Biden ne peut pas ignorer pour toujours les guerres éternelles.

Lorsque le président Joe Biden a prononcé son premier discours de politique étrangère il y a deux semaines, il n’a pas mentionné une seule fois les mots «Irak» ou «Afghanistan». Mais les événements survenus dans ces deux pays au cours des dernières 24 heures ont rappelé brutalement à l’administration qu’elle ne peut pas ignorer à jamais les guerres éternelles de l’Amérique.

En Irak, fusées apparemment lancé par un Milice soutenue par l’Iran a tué lundi un entrepreneur civil non américain sur une base militaire d’Erbil. Neuf autres ont été blessés, dont quatre entrepreneurs américains et un membre du service, selon le colonel Wayne Marotto, le porte-parole de la coalition dirigée par les États-Unis contre l’EI.

Et en Afghanistan, les talibans se sont rapprochés des grandes villes à peine quelques mois avant le départ prévu des forces américaines le 1er mai. Le groupe insurrectionnel a publié mardi une lettre ouverte aux Américains, demandant essentiellement à l’administration Biden de faire confiance aux talibans pour diriger la nation et respecter les droits de l’homme après le départ des troupes – une revendication au mieux douteuse.

Même si Biden préférerait passer la plupart de son temps à s’attaquer au coronavirus, à la Chine et au changement climatique, il est clair que, comme tout président depuis George W. Bush, son attention sera continuellement détournée vers l’Afghanistan et l’Irak.

Ce n’est pas que lui et son équipe ont négligé ces pays.

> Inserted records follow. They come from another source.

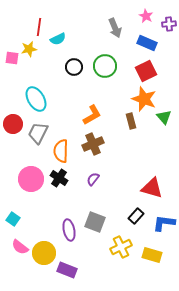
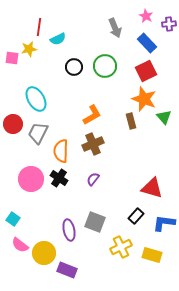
blue rectangle: rotated 24 degrees clockwise
pink semicircle: moved 2 px up
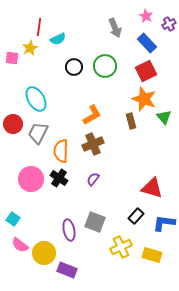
purple cross: rotated 24 degrees counterclockwise
yellow star: moved 1 px right, 1 px up; rotated 14 degrees counterclockwise
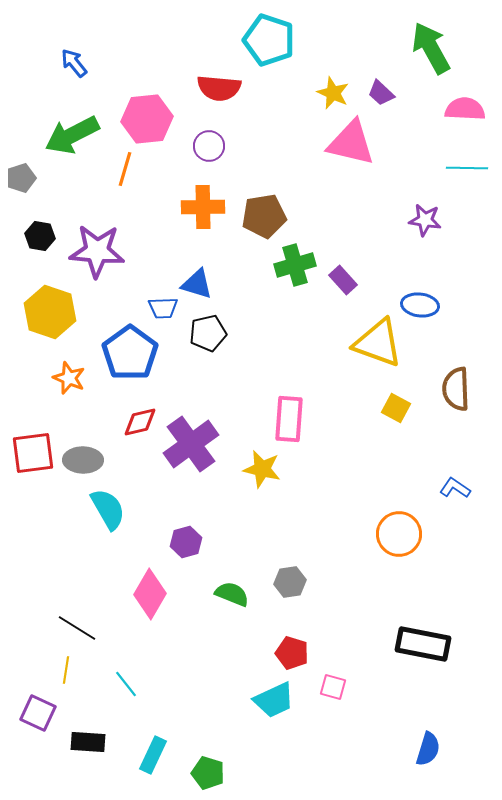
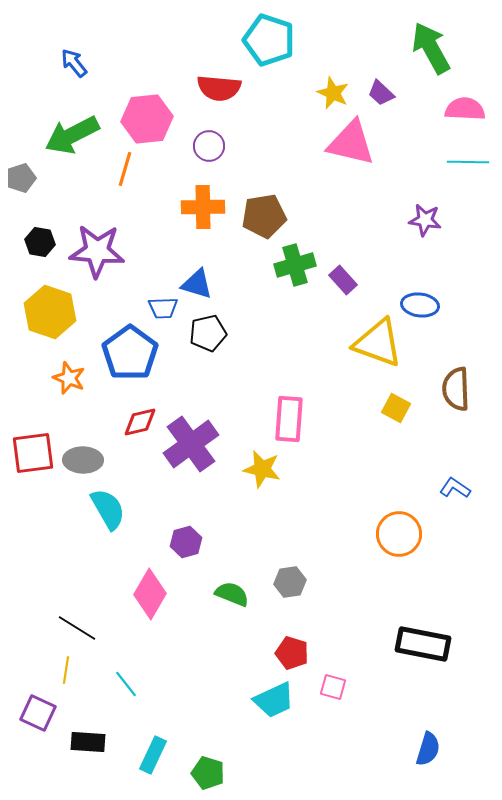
cyan line at (467, 168): moved 1 px right, 6 px up
black hexagon at (40, 236): moved 6 px down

Les chefs de la défense des pays de l’OTAN se réunissent au cours des deux prochains jours en grande partie pour discuter des plans pour l’Afghanistan et l’Irak. L’administration est également en train de revoir ses politiques dans les deux pays, en pesant ce qu’il faut garder des quatre dernières années et ce qu’il faut changer.

Mais les événements récents ont ajouté un sentiment d’urgence supplémentaire, avec des troupes américaines menacées dans un Irak de plus en plus instable, et une décision difficile qui se profile pour le président en Afghanistan: laisser le pays à une ruine presque certaine, ou rester et faire face à une autre saison de combats meurtriers contre les talibans?

En temps normal, ce sont des problèmes difficiles à gérer pour toute administration. À cette époque, ils sont très difficiles.

«Il semble que la bande passante pour l’Afghanistan et l’Irak soit limitée», a déclaré Andrew Watkins, analyste principal pour l’Afghanistan à l’International Crisis Group. «Ce n’est pas qu’il n’y a aucun intérêt; c’est juste qu’il y a d’autres priorités.

L’Irak «se mettra à l’ordre du jour»

L’Iran utilise depuis longtemps ses liens avec les milices chiites en Irak, dont beaucoup sont financées et dirigées par Téhéran, pour étendre son influence dans le pays et contrecarrer l’effort de guerre américain là-bas, notamment par des attaques contre les troupes américaines, irakiennes et internationales. . L’attaque de lundi était donc une continuation mortelle de cette impasse.

Pourquoi Biden ne peut pas ignorer l’Irak et l’Afghanistan, même s’il le souhaite
Safin Hamed / AFP via Getty Images
Un travailleur nettoie du verre brisé à l’extérieur d’un atelier endommagé le 16 février à la suite d’une attaque à la roquette à Erbil, en Irak.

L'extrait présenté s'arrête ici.